Here Rose stopped and looked at him, conscious that the words she had intended to say were, perhaps, not quite such as her companions would like to hear. Keziah was sitting by, sewing. She might have taken it amiss if her young mistress had held up this new husband of hers as a Methuselah. Rose looked from one to the other, confused, yet hardly able to keep from laughing. And probably old Saymore divined what she was going to say.

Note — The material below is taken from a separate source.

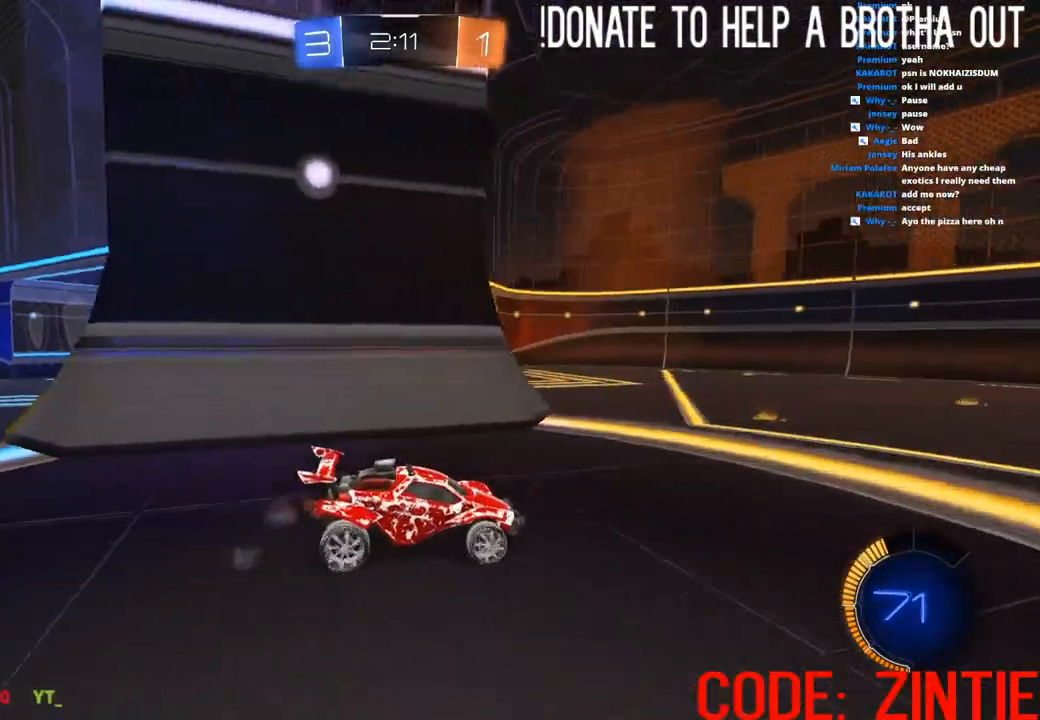
{"buttons": [], "left_stick": "left", "right_stick": "center", "events": [[50, "left_stick", "left"], [267, "R2", "up"], [283, "L2", "down"], [450, "L2", "up"]]}
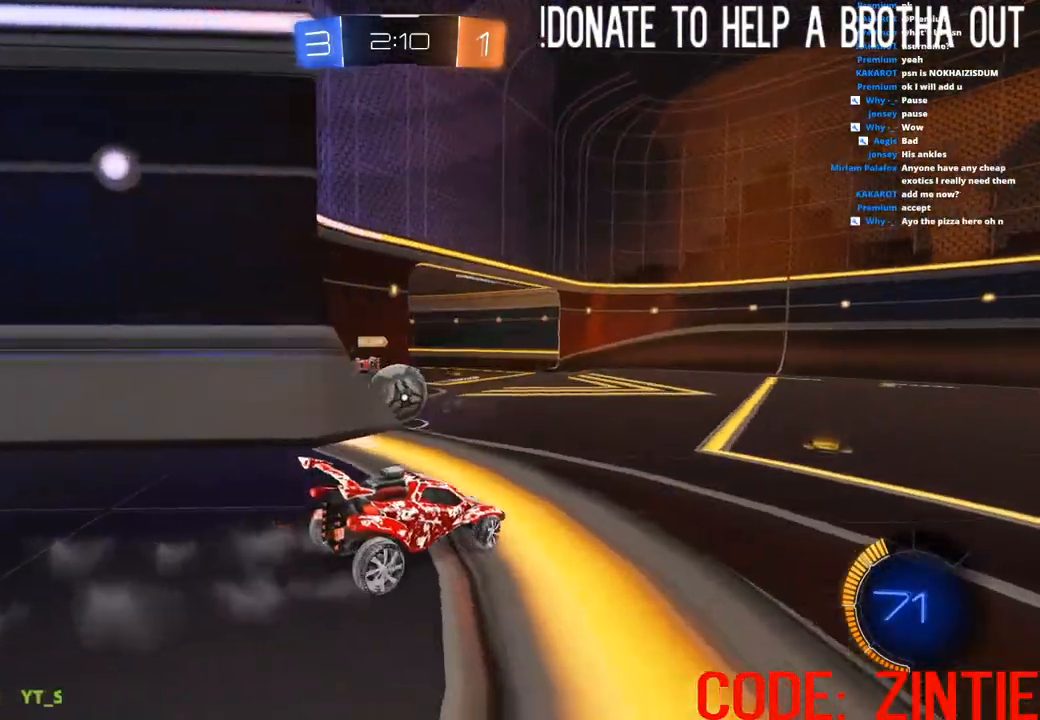
{"buttons": ["CIRCLE", "R2"], "left_stick": "left", "right_stick": "center", "events": [[83, "R2", "down"], [100, "left_stick", "center"], [233, "left_stick", "left"], [317, "left_stick", "center"], [333, "CIRCLE", "down"], [467, "left_stick", "left"]]}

‘Not old, Miss Rose,’ he said, with the steady pertinacity which had always been one of his characteristics; ‘a gentleman in the very prime of life. When you’ve lived virtuous and sober, saving your presence, Miss, and never done nothing to wear yourself out, sixty is nothing but the prime of life. Young fools, as has nothing but their youth to recommend them, may say different, but from them as has a right to give an opinion, you’ll never hear nothing else said. He was as healthy a man, your late dear papa, as ever I wish to see; and as hearty, and as full of life. And all his wits about him, Miss. I signed a document not longer than the very last day before he was taken—me and John Gardiner—and he was as clear as any judge, that’s what he was. “It’s not my will,” he said to me, “Saymore—or you couldn’t sign, as you’re one of the legatees; for a bit of a thing like this it don’t matter.” I never see him more joky nor more pleasant, Miss Rose. He wasn’t joky not in his ordinary, but that day he was poking his fun at you all the time. “It’s a small bit of a thing to want witnessing, ain’t it?” he said; “and it’s not a new will, for you couldn’t witness that, being both legatees.”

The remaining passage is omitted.